Mechanistically, species in the genus Bacteroides might influence neuroinflammatory processes in the brain. Bacteroides fragilis produces an endotoxin, lipopolysaccharide, that is unique to the species of Gram-negative bacteria (BF-LPS). BF-LPS may cross the gut epithelium and enter the bloodstream, inducing systemic inflammation and upregulation of pro-inflammatory cytokines via the NF-κB pathway.64 BF-LPS is recognized by TLR-2, TLR-4, and CD41 microglial cells, potentially inciting microgliosis in the brain. We are currently investigating the role of B. acidifaciens in the ecology of the gut microbiota and hypothesize that it may also function as a keystone species and influence neurological health status through the gut microbiome-brain axis.

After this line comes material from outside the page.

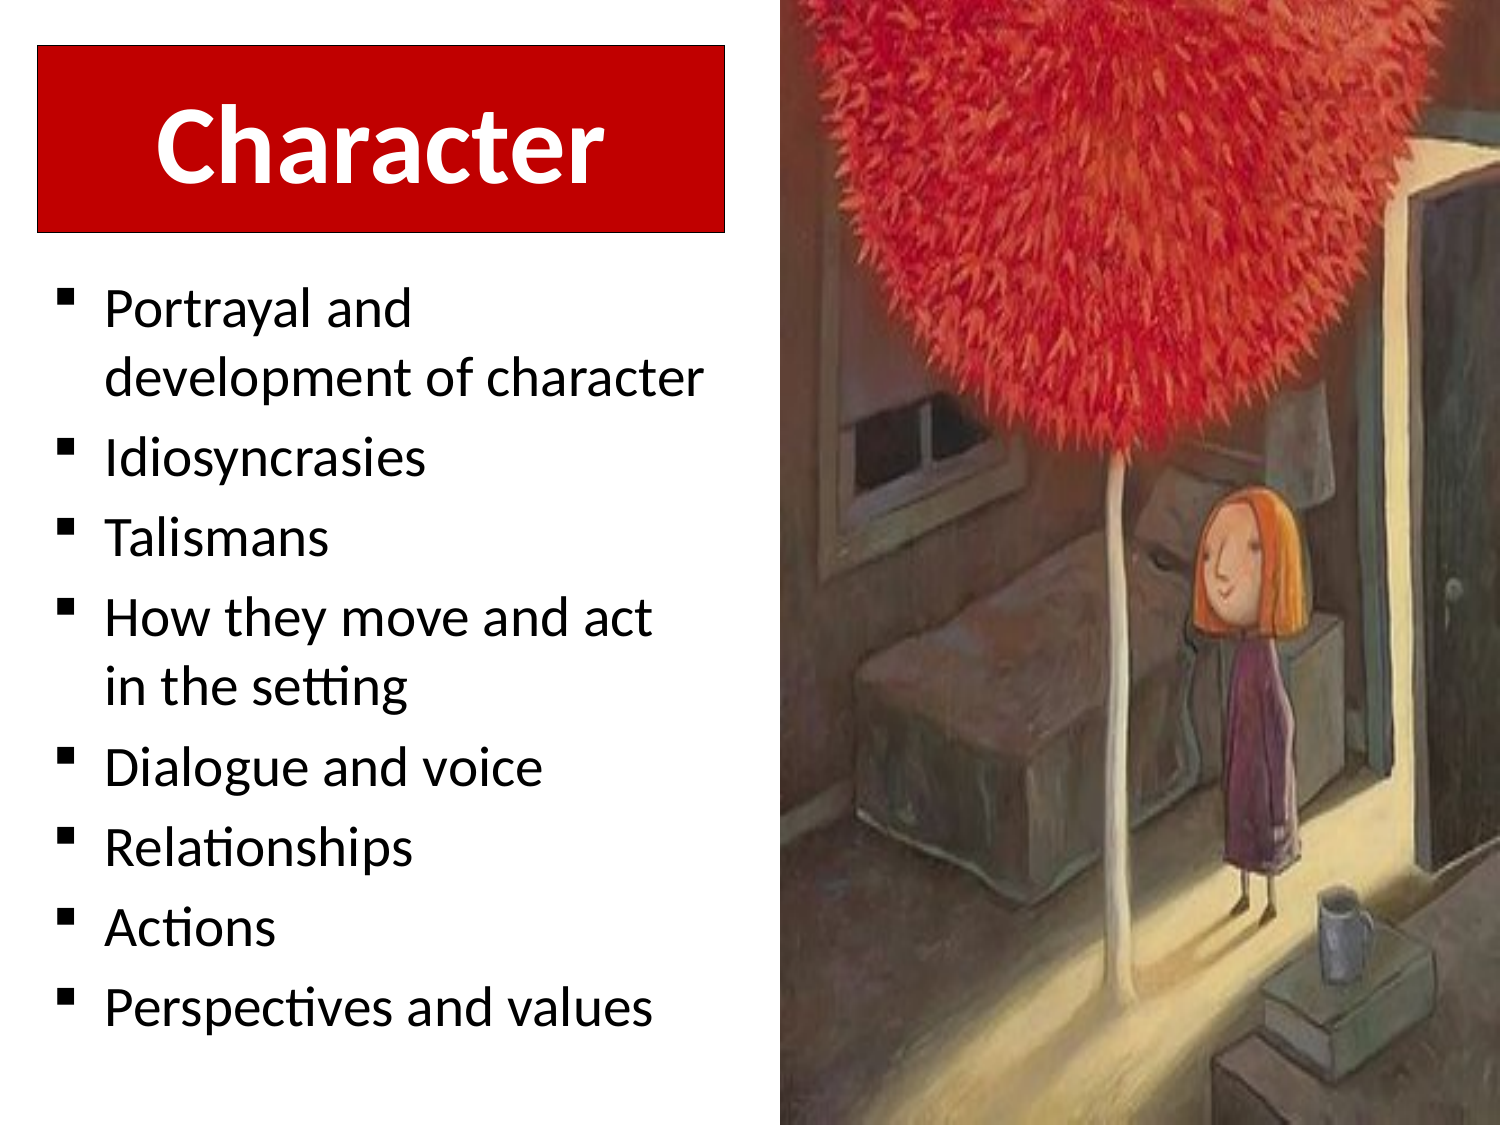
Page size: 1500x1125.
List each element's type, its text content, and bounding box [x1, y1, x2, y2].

picture [780, 0, 1500, 1125]
list Portrayal and development of character Idiosyncrasies Talismans How they move and act in the setting Dialogue and voice Relationships Actions Perspectives and values [37, 262, 725, 1075]
title Character [37, 45, 725, 233]
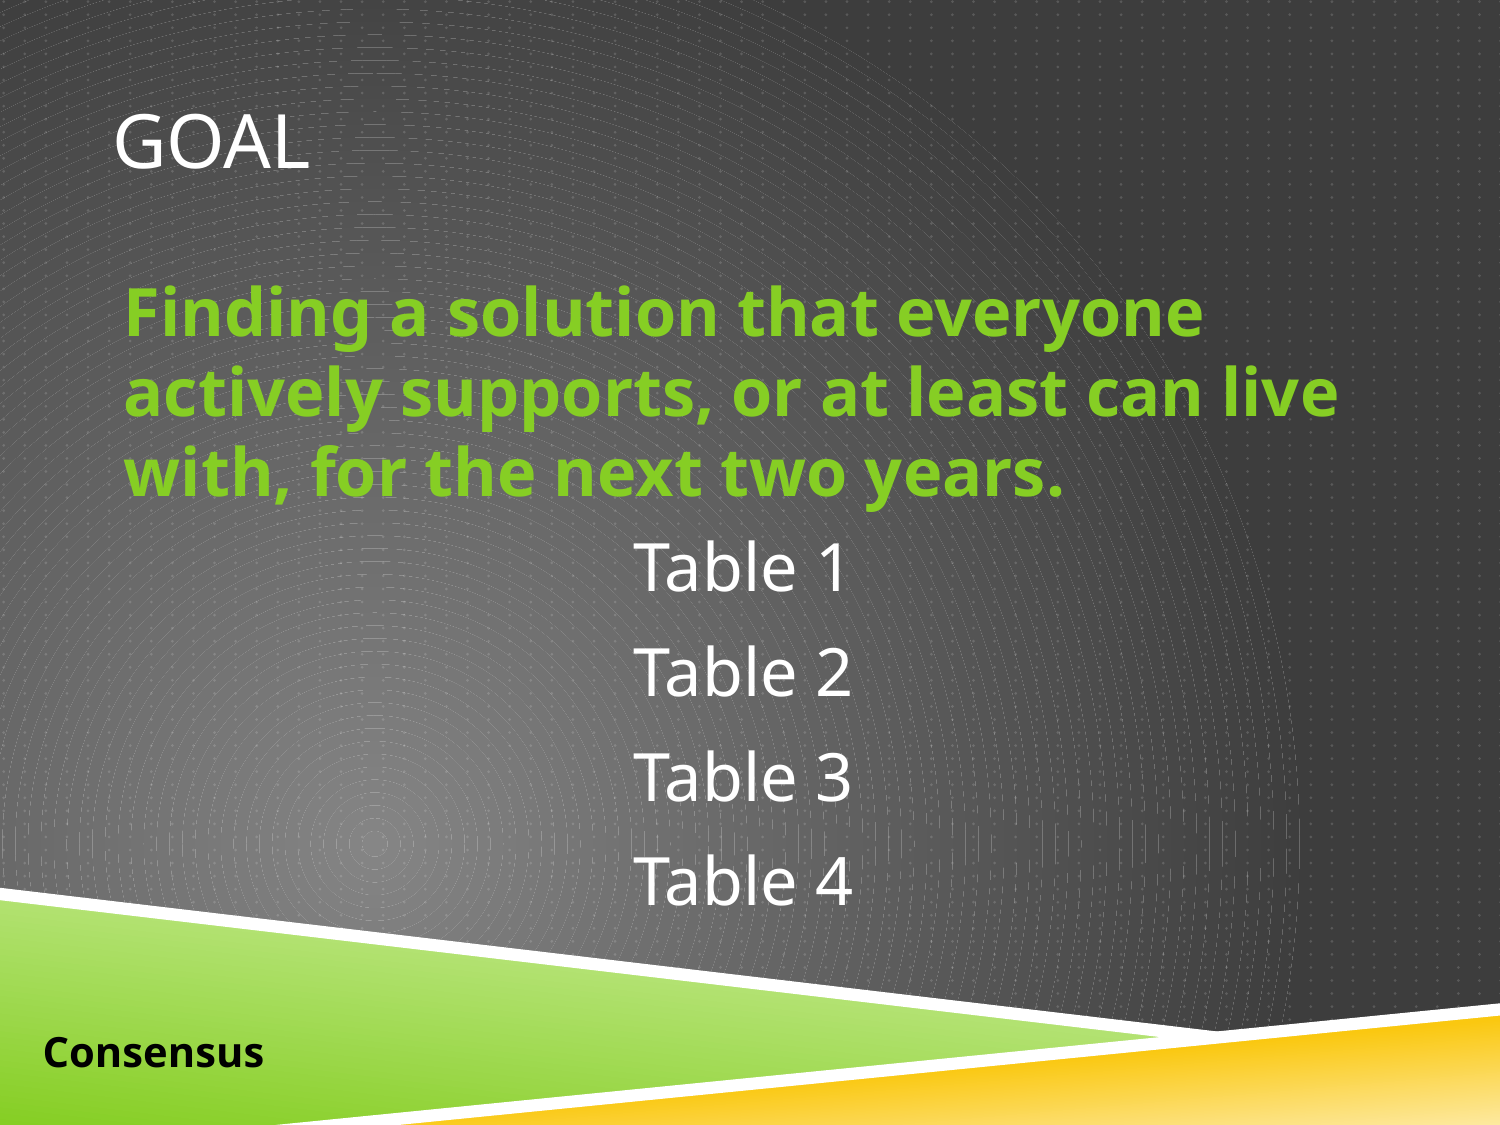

The complexity of the host-microbe interactions in 3xTg-AD mice was demonstrated in this study by the dynamic microbial communities and immune profiles. Our study characterized the gut microbiota temporally in 3xTg-AD mice modeling amyloid-β plaques and hyperphosphorylated tau to identify key changes in composition correlated with disease pathogenesis. The present study shows upregulation of biomarkers for microgliosis, astrogliosis, and intestinal inflammation. Analysis of the gut microbiome demonstrated an altered gut microbiota composition associated with 3xTg-AD early in life, including prior to pathology development, that is predictive of disease state. This is the first study of its kind to characterize the gut microbiota at 25 time points, ranging from pre-pathology to modeling of both amyloidosis and tauopathy. Additionally, it will provide a reference for future studies to determine frequency of fecal sampling in longitudinal gut microbiota analysis based on the well characterized evolving gut microbiota composition in the present study. It is critical for future studies on the role of the gut microbiota-brain axis and AD to investigate multiple time points throughout disease progression due to changes in the gut microbiome and inflammatory profile as exemplified in the current study. Furthermore, focus on the functional microbiome through a multi-omics approach is essential in better understanding host - microbe interactions via the gut microbiota-brain axis in AD.